Jason Aldean Reaches Tom Petty As 'SNL' Reacts To Las Vegas

Saturday Night Live never ever breaks its setup. The frozen opening picture, which inscribes one of the biggest news stories of this week, is one of its firm targets. But from time to time, they do have a change in the structure — possibly when the program delivered after September 11, when Paul Simon opened it singing “The Boxer” surrounded by New York City firefighters and police, as well as then-Mayor Rudy Giuliani.


{Jason Aldine Williams who is professionally known as Jason Aldean is an American country music voice. Jason Aldean has been contracted to Broken Bow Records, a recording label for which he has delivered seven albums and 24 singles.
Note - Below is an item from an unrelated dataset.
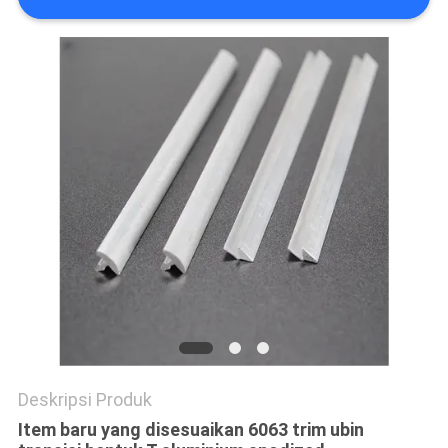
PRIVACY
POLICY
Deskripsi Produk
Item baru yang disesuaikan 6063 trim ubin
His 2010 album My Kinda Party is sworn quadruple-platinum by the Recording Industry Association of America (RIAA).}


This Saturday night, SNL broke format all over again. The show inaugurated on Jason Aldean, who was on spotlight at the Route 91 Festival in Las Vegas on October 1 when the shooting began that left 58 people gone and wounded approximately 500. Aldean, at first introduced himself and expressed solidarity with everyone who was hurting in the wake of the gunfire. “When America is at its best,” he said, “our bond and our spirit, it’s unbreakable.” He then performed “I Won’t Back Down,” from Tom Petty’s huge 1989 album Full Moon Fever. Petty expired on Monday, night, the date following the shooting, from cardiac arrest.
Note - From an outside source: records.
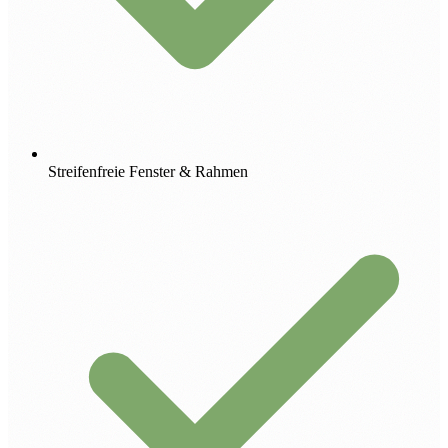
Streifenfreie Fenster & Rahmen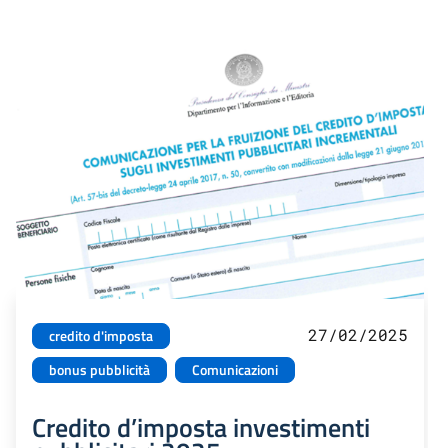
27/02/2025
credito d'imposta
bonus pubblicità
Comunicazioni
Credito d’imposta investimenti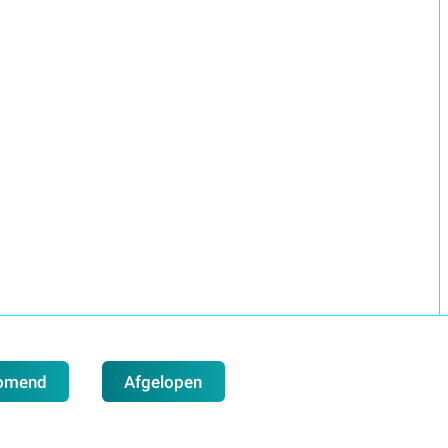
omend
Afgelopen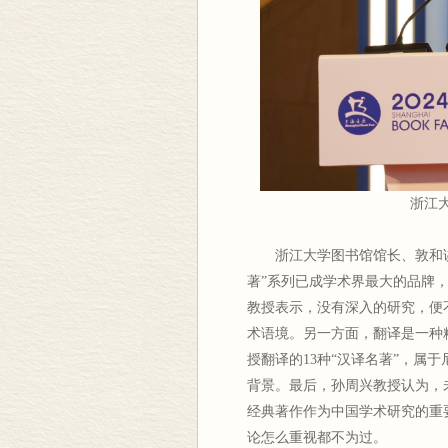
浙江
浙江大学图书馆馆长、敦和
著”系列已成学术界最大的品牌，
教授表示，没有深入的研究，便
术语境。另一方面，翻译是一种
授翻译的13种“汉译名著”，属
背景。最后，孙周兴教授认为，
经典著作作为中国学术研究的重
论怎么重视都不为过。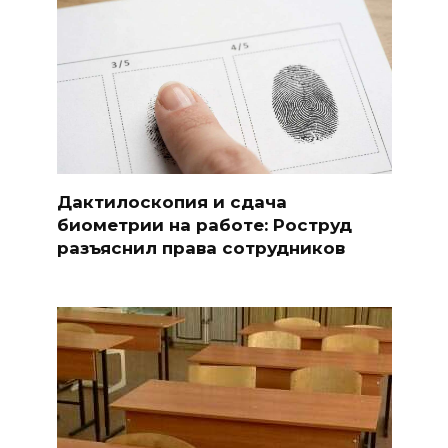
Дактилоскопия и сдача
биометрии на работе: Роструд
разъяснил права сотрудников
A song like “I Won’t Back Down,” truly not unlike “The Boxer,” remits an overall note of resolution that will be taken in a variety of ways by a diversity of witnesses. And in that manner, it reverberates the inconvenience of responding to misfortunes: It’s explicit that there’s a dare to persevere against, but it goes unstated what such challenge is.


But meanwhile Aldean didn’t direct it, the program didn’t avoid the gun control discussion that has flared since the gunfire. Later, “Weekend Update” began with host Colin Jost saying, “The investigation into the tragedy in Las Vegas this week has sparked a larger debate in America between people who want common-sense gun control and people who are wrong.”